We can thereby combine information that live in different datasets in one query.
In the example below, the assumption made is that SNOMED CT codes to annotate the Substance comes from the BioPortal instance of SNOMED CT. Using the SERVICE
clause which connects to the BioPortal namespace of SNOMED CT (http://bioportal.bioontology.org/ontologies/SNOMEDCT/), it is possible to retrieve the preferred label of the following SNOMED CT code: 762952008
which corresponds to the Peanut
substance some patients are allergic against:
PREFIX sphn: <https://biomedit.ch/rdf/sphn-ontology/sphn#>
PREFIX rdf: <http://www.w3.org/1999/02/22-rdf-syntax-ns#>
PREFIX rdfs: <http://www.w3.org/2000/01/rdf-schema#>
PREFIX skos: <http://www.w3.org/2004/02/skos/core#>
PREFIX snomed_bioportal: <http://purl.bioontology.org/ontology/SNOMEDCT/>
SELECT ?patient ?label
WHERE {
?patient a sphn:SubjectPseudoIdentifier .

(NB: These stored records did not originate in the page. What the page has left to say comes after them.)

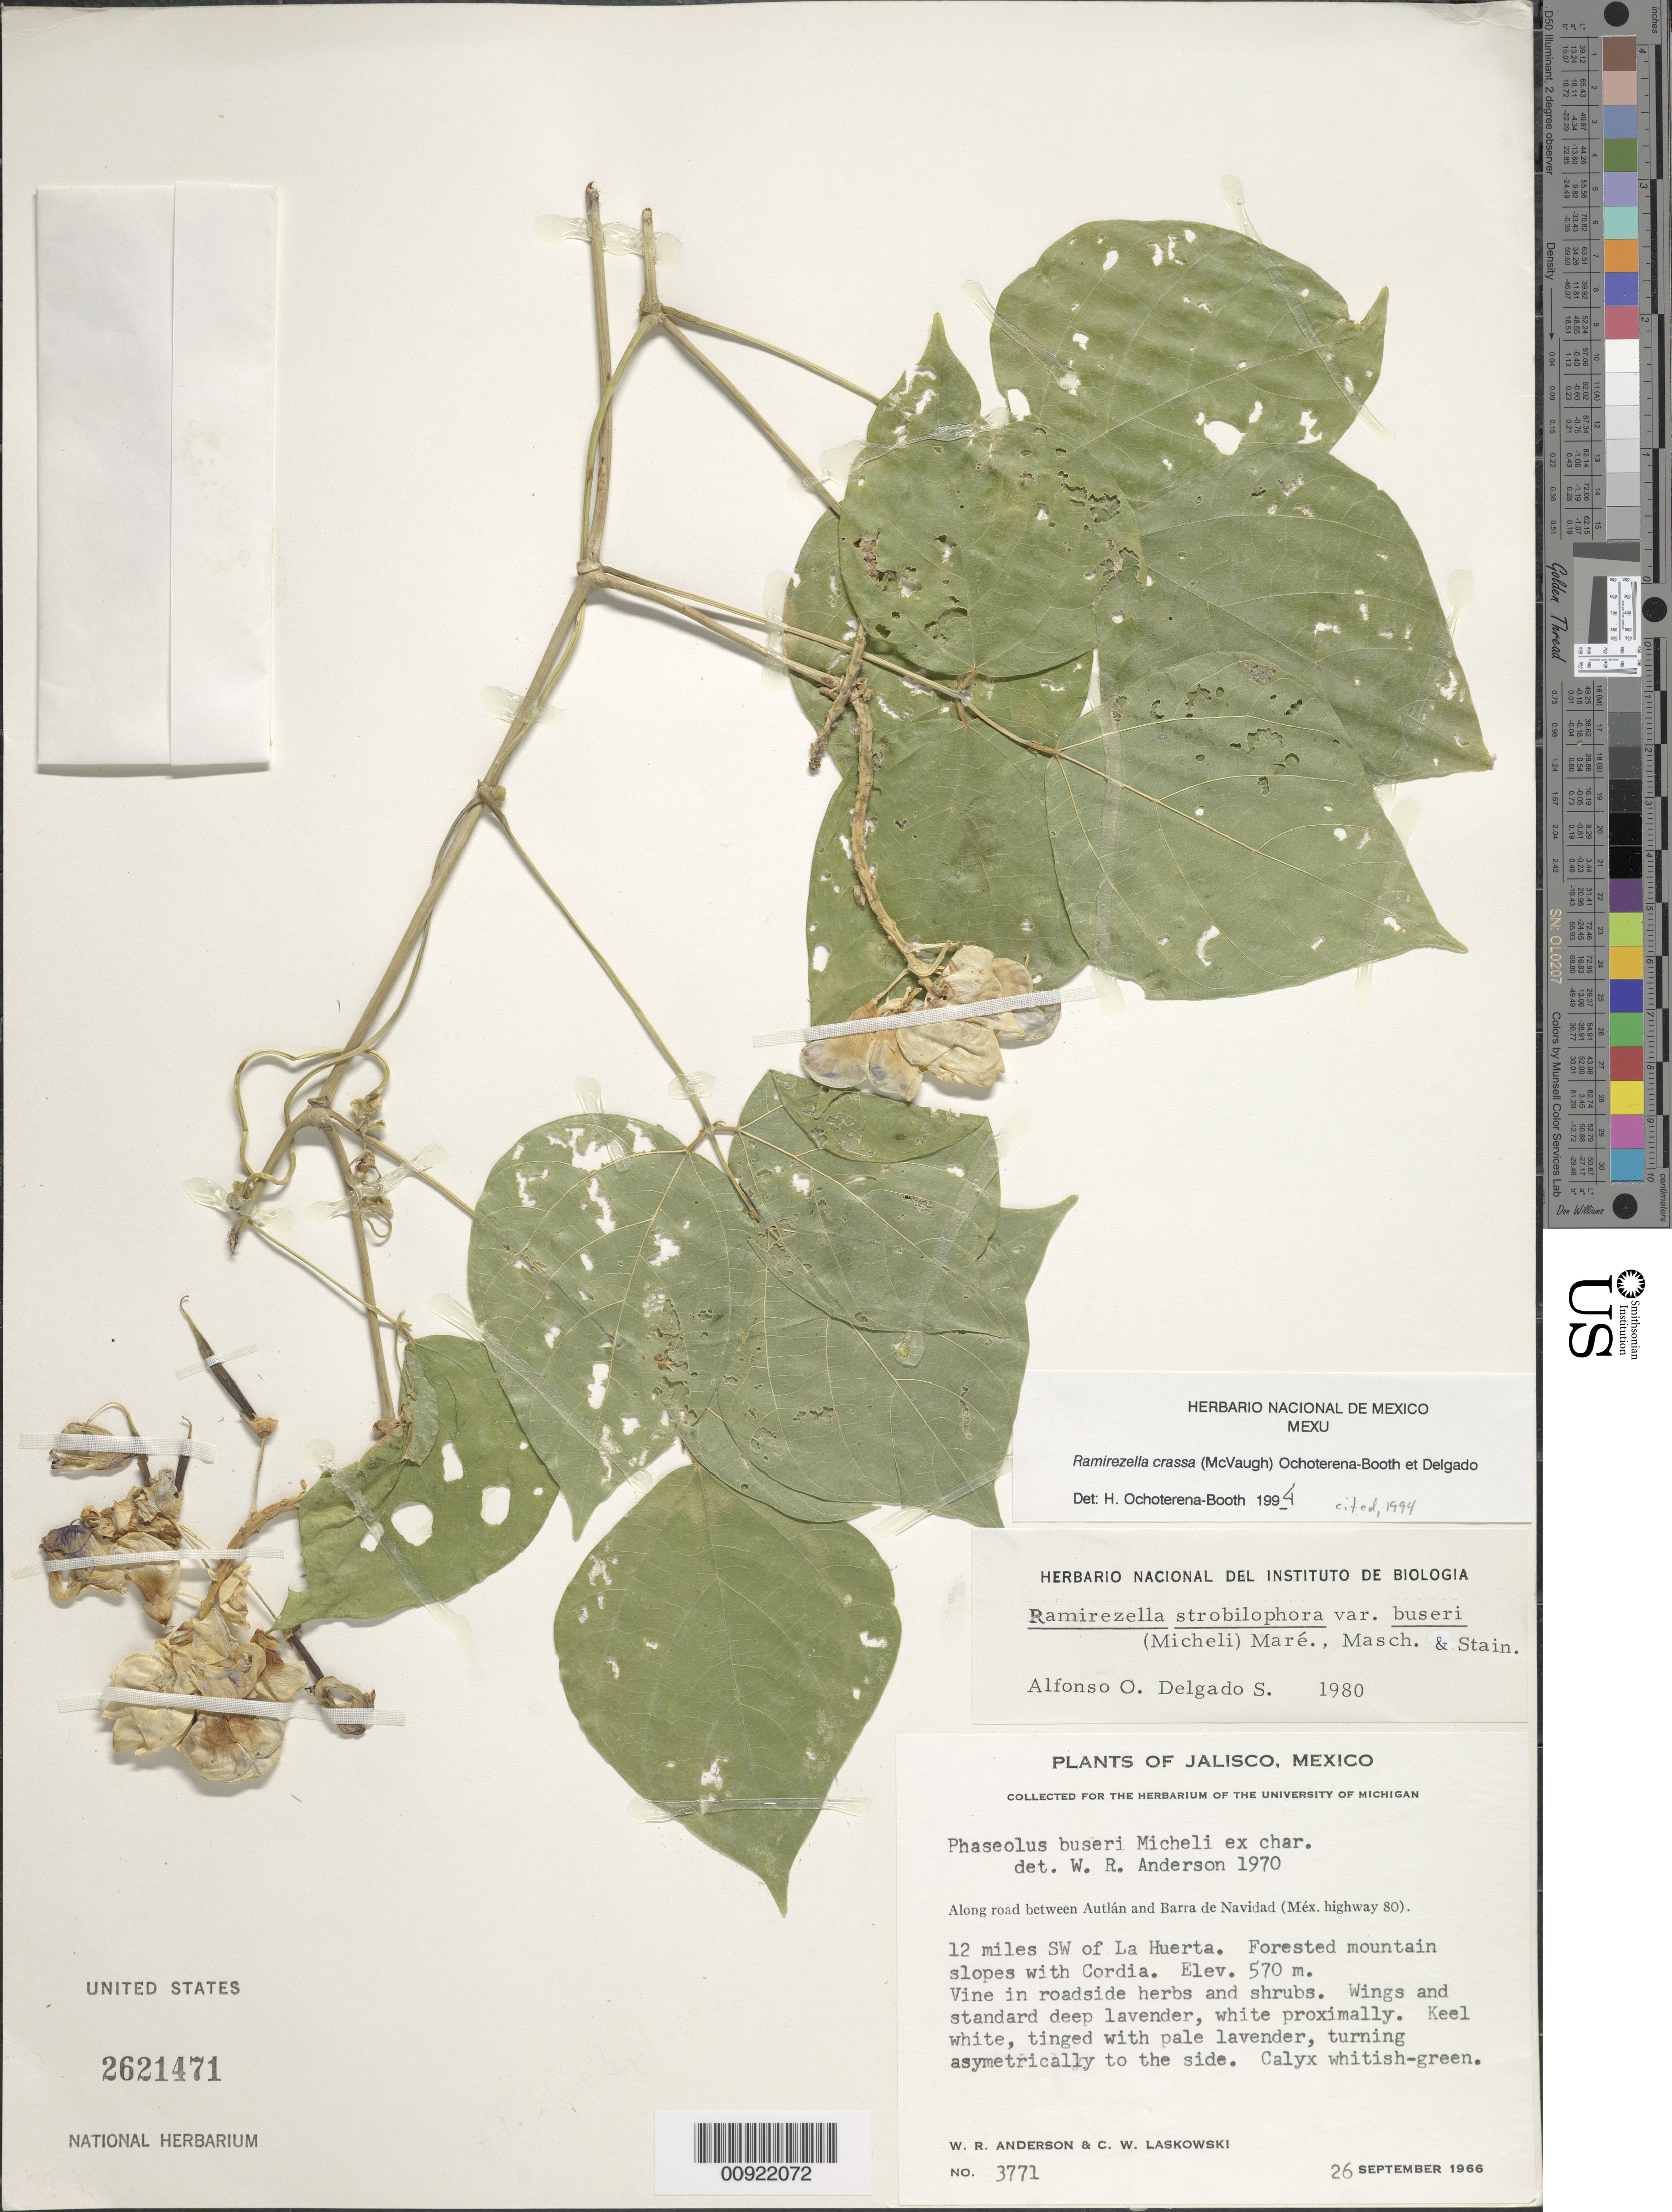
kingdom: Plantae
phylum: Tracheophyta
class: Magnoliopsida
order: Fabales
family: Fabaceae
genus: Ramirezella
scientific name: Ramirezella crassa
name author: (McVaugh) Ochot.-Booth & A. Delgado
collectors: W. R. Anderson & C. Laskowski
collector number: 3771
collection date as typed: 26 Sep 1966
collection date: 1966-09-26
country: Mexico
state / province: Jalisco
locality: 12 miles SW of La Huerta. Along road from Autlán and Barra de Navidad (Méx. Highway 80).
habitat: Forested mountain slopes with Cordia. Vine in roadside herbs and shrubs.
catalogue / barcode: US 2621471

?allergy_episode a sphn:AllergyEpisode .
?substance a sphn:Substance .
?allergy_episode sphn:hasSubjectPseudoIdentifier ?patient .
?allergy_episode sphn:hasSubstance ?substance .
?substance sphn:hasCode ?substance_code .
SERVICE <http://bioportal.bioontology.org/ontologies/SNOMEDCT/> {
?substance_code a snomed_bioportal:762952008 .
?substance_code skos:prefLabel ?label.
}
}
Note
Some tips for working with SPARQL queries:
a
is a shortcut forrdf:type
Prefixes are highly recommended for better readability
Being familiar with the dataset structure helps to write a query
The period at the end of a line in the WHERE clause is a conjunction, i.e.
AND
A semicolon at the end of a line in a WHERE clause introduces another property of the same subject
A comma at the end of a line in a WHERE clause introduces another object with the same predicate and subject.